An example on how to launch LeRobot training with FSDP across 4 GPUs (1 machine):
```bash
accelerate launch --config_file fsdp.yaml --num_processes=4 $(which lerobot-train) \
--dataset.repo_id=${HF_USER}/my_dataset \
--policy.type=<your_policy> \
--output_dir=outputs/train/my_policy_fsdp
```
A minimal `fsdp.yaml` (FSDP1; shards params/grads/optimizer — ZeRO-3-equivalent):
```yaml
compute_environment: LOCAL_MACHINE
distributed_type: FSDP
mixed_precision: bf16
num_machines: 1
num_processes: 4
fsdp_config:
fsdp_version: 1
fsdp_sharding_strategy: FULL_SHARD # params + grads + optimizer (ZeRO-3)
fsdp_auto_wrap_policy: TRANSFORMER_BASED_WRAP
fsdp_transformer_layer_cls_to_wrap: <YourTransformerBlock> # repeated block class to shard
fsdp_use_orig_params: true # required: optimizer is built pre-prepare
fsdp_state_dict_type: FULL_STATE_DICT
```
Set `fsdp_transformer_layer_cls_to_wrap` to your model's repeated transformer-block class so each
block is sharded as its own unit. `fsdp_use_orig_params: true` is required because LeRobot builds the
optimizer before `accelerator.prepare()`.
### FSDP checkpoints
LeRobot gathers the full state dict across all ranks and the main process writes it as a single
`model.safetensors`, loadable as usual with `Policy.from_pretrained(...)`. Two things to look out for:
- **Checkpoints store fp32 weights.** Under mixed precision (`bf16`/`fp16`) FSDP keeps an fp32 master
copy, and the checkpoint saves it (~2× the bf16 size on disk) so training can resume consistently
with the fp32 optimizer state; `from_pretrained` casts back to the policy dtype on load. FSDP-specific
caveat: an fp32 checkpoint is materialized in full precision on the target device _before_ casting,
so loading it for inference on a tight GPU can OOM even when the bf16 model would fit — load on CPU
first, or cast `model.safetensors` to the deployment dtype offline.

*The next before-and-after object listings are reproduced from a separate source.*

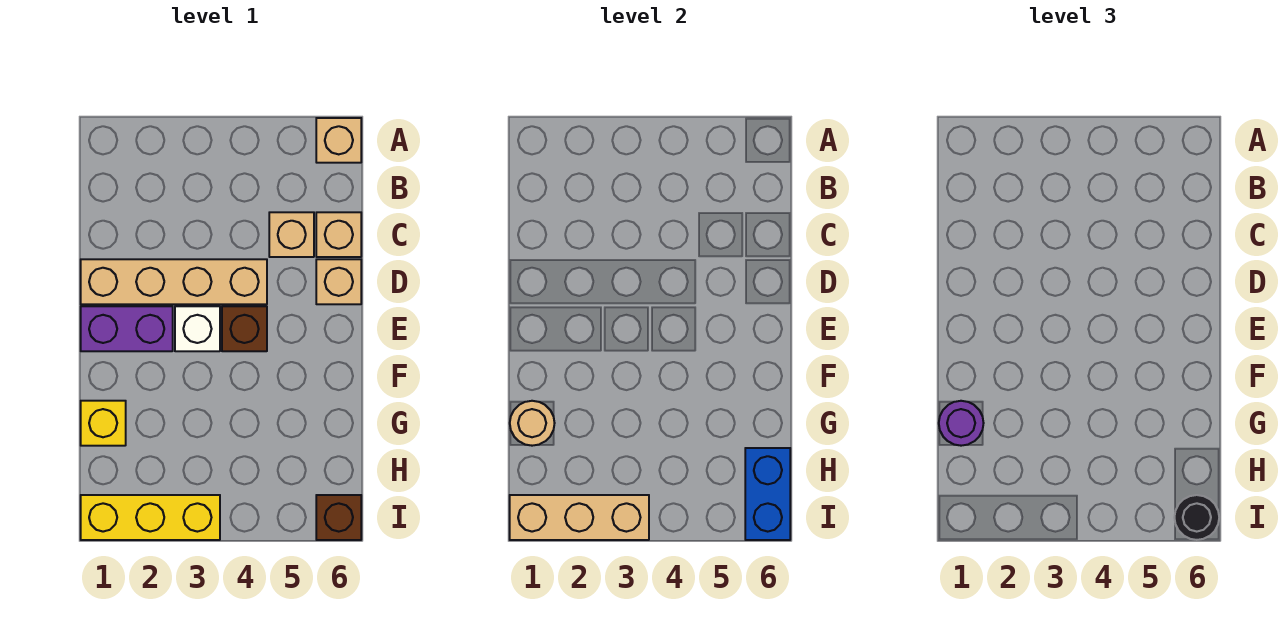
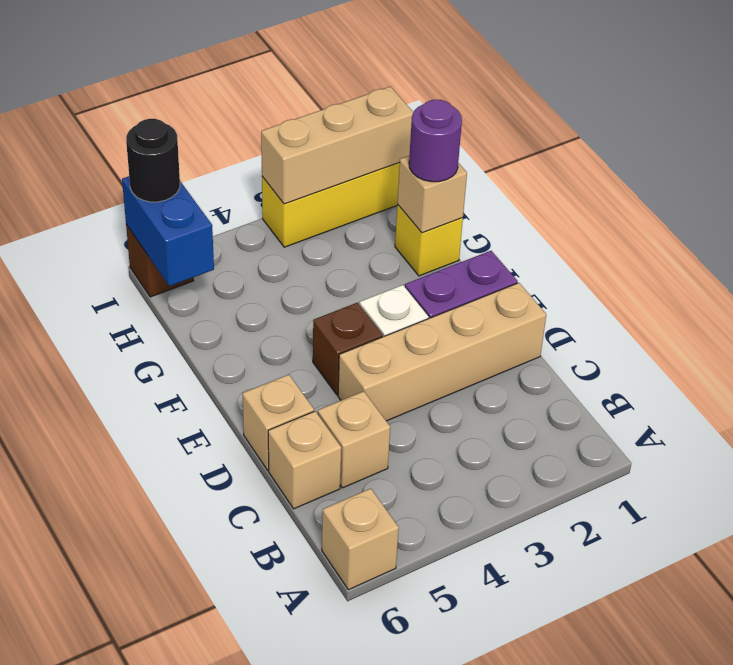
tan round brick G1 level 2 -> tan brick G1 level 2

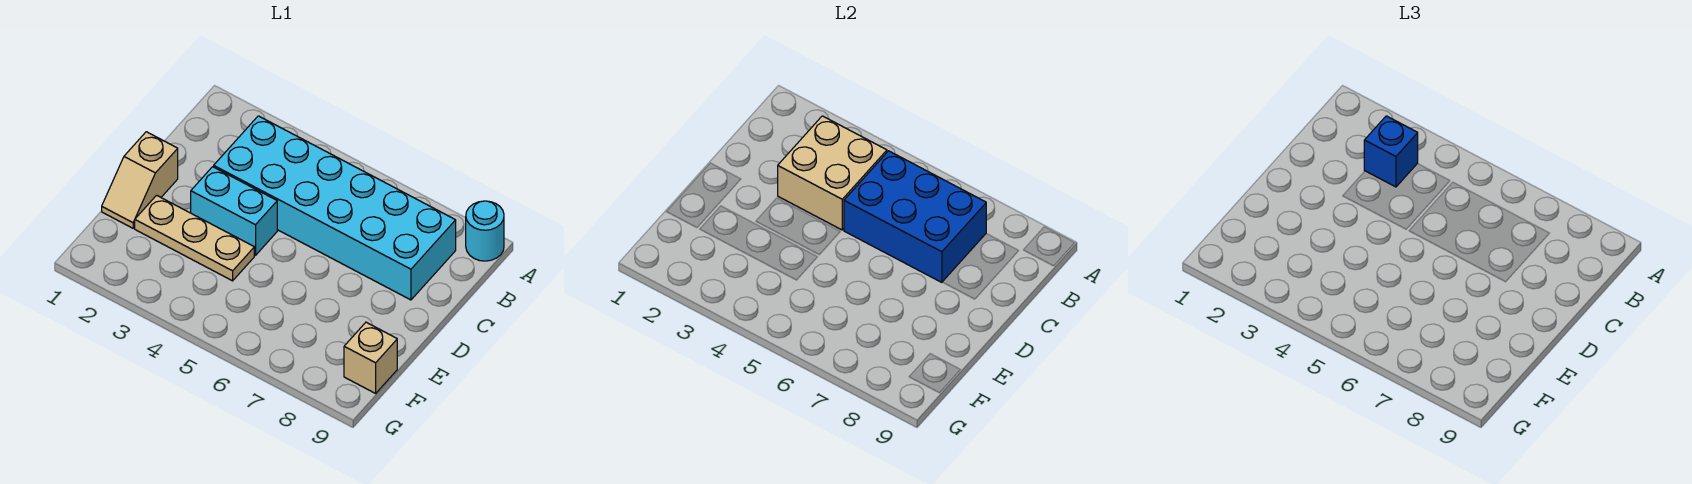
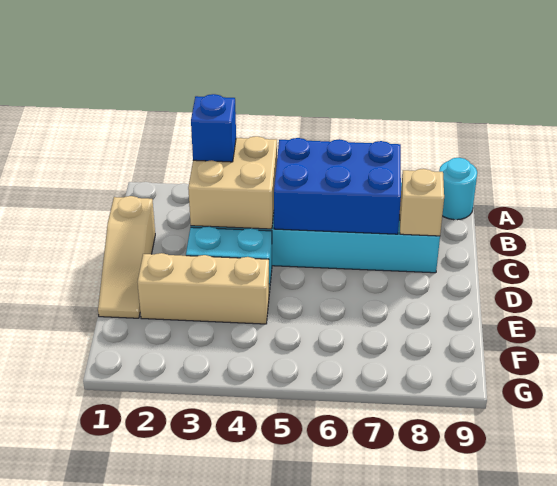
tan slope D1:E1 level 1 top D -> tan slope C1:E1 level 1 top C
tan plate E2:E4 level 1 -> tan brick E2:E4 level 1
tan brick F9 level 1 -> tan brick C8 level 2

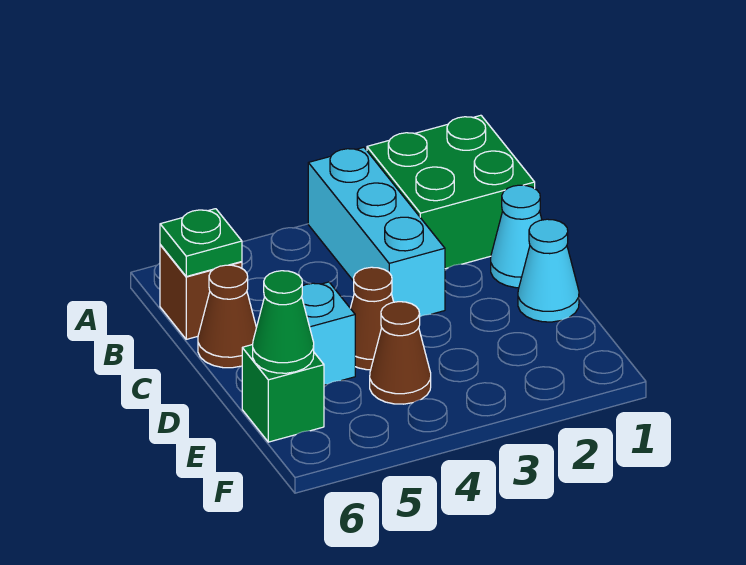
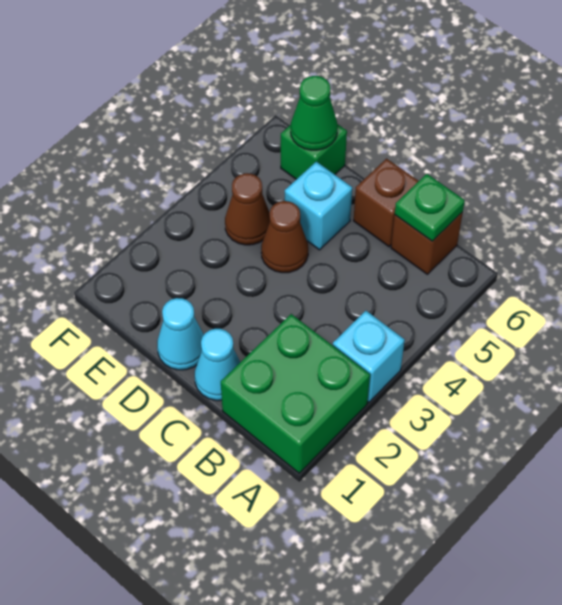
cyan brick A3:C3 level 1 -> cyan brick A3 level 1
brown cone C6 level 1 -> brown brick C6 level 1

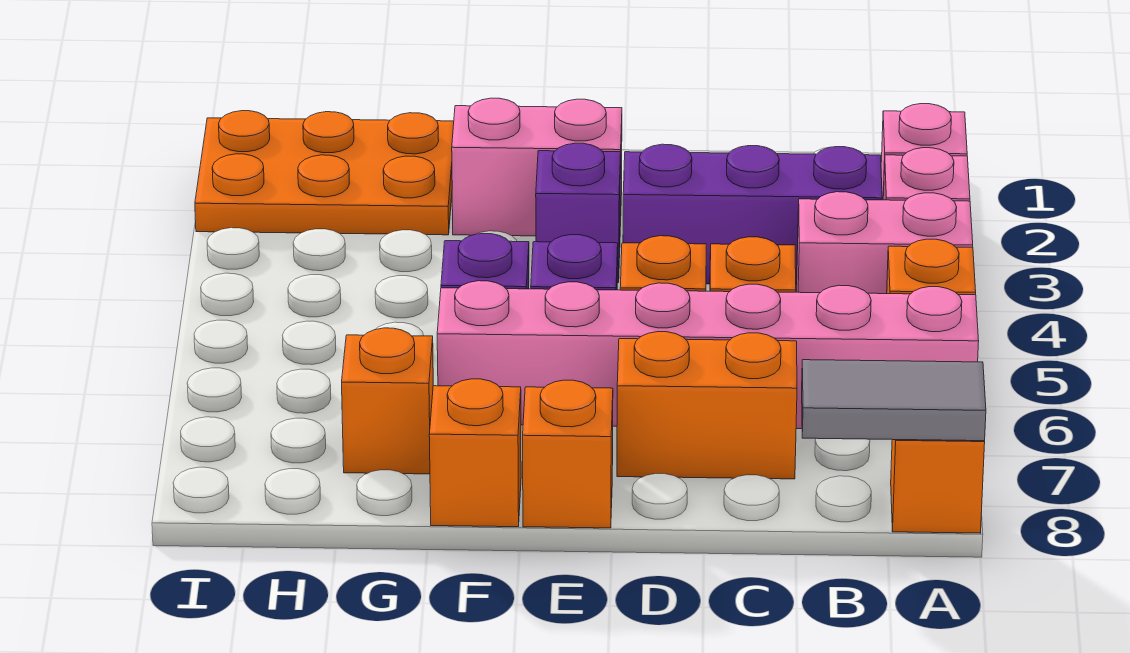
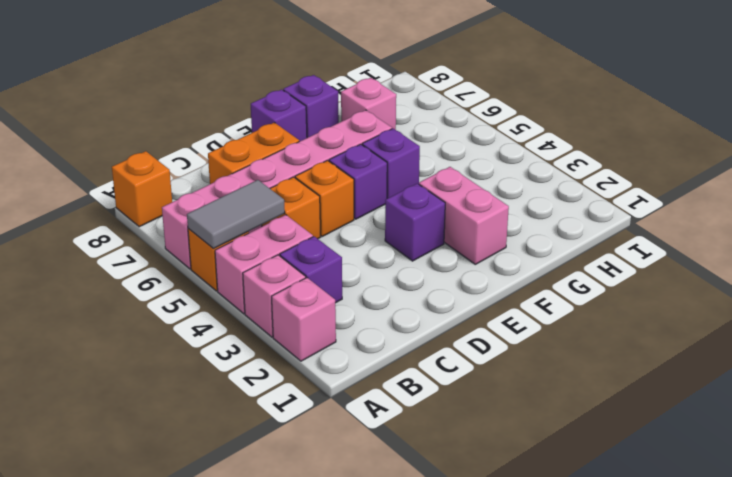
grey tile A8:B8 level 2 -> grey tile A5:B5 level 2
purple brick B3:D3 level 1 -> purple brick B3 level 1
pink brick E2:F2 level 1 -> pink brick F2:F3 level 1
orange brick E8 level 1 -> purple brick E8 level 1
orange brick F8 level 1 -> purple brick F8 level 1
orange plate G1:I2 level 1 -> none
orange brick G7 level 1 -> pink brick G7 level 1

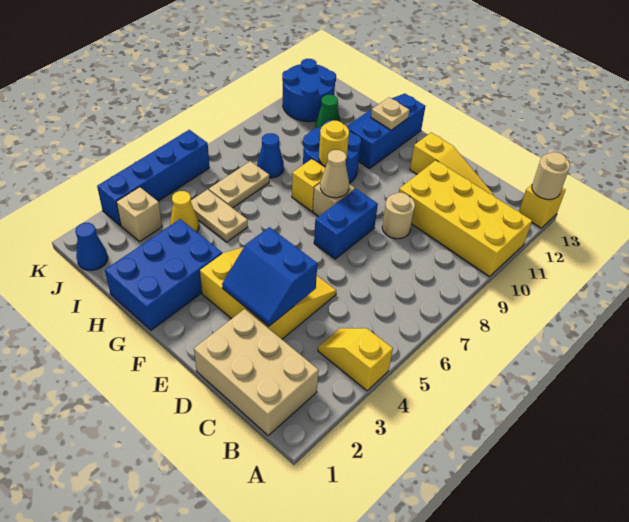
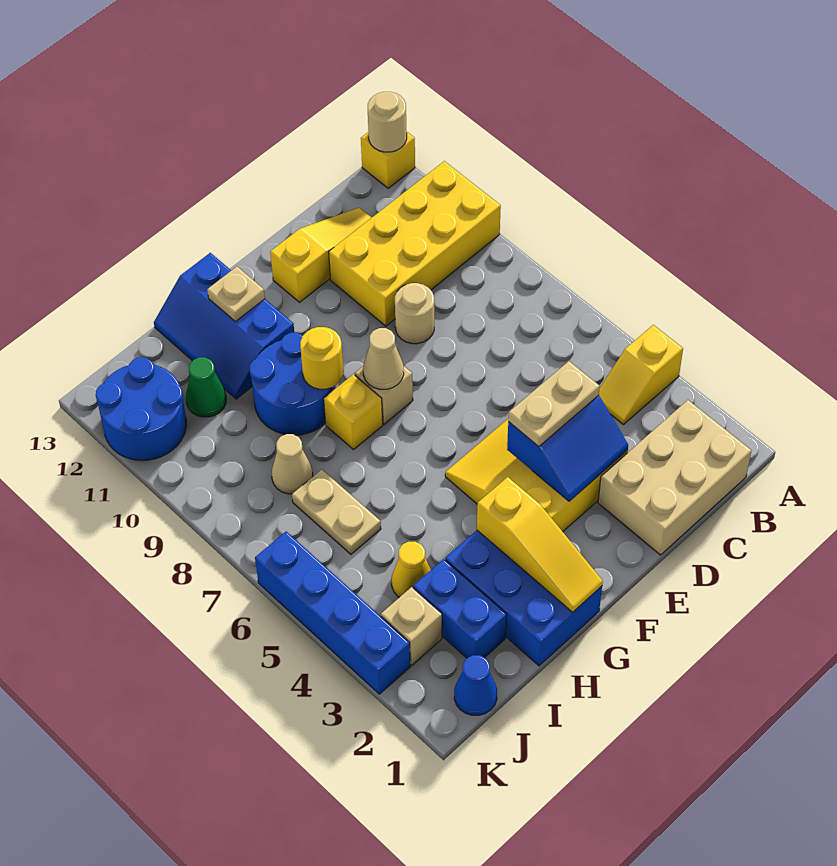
blue brick E7:E8 level 1 -> blue brick I2:I3 level 1
none -> yellow slope G1:G3 level 2 top 3
tan plate H5:I5 level 1 -> tan plate D4:E4 level 3
blue cone I8 level 1 -> tan cone I8 level 1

- The sharded optimizer state is gathered into a full (world-size-independent) state dict and saved
alongside the model in the same `optimizer_state.safetensors` / `optimizer_param_groups.json`
format as single-GPU training, so **resume-from-checkpoint is supported** with `--resume=true`.
Resume reshards both the model and the optimizer state to the _current_ FSDP topology, so you can
resume an FSDP checkpoint on a different number of GPUs. Note that the data sampler is only
sample-exact when the world size and batch size match the original run (a warning is logged
otherwise); the optimizer/model state itself is unaffected.
## Notes
- The `--policy.use_amp` flag in `lerobot-train` is only used when **not** running with accelerate. When using accelerate, mixed precision is controlled by accelerate's configuration.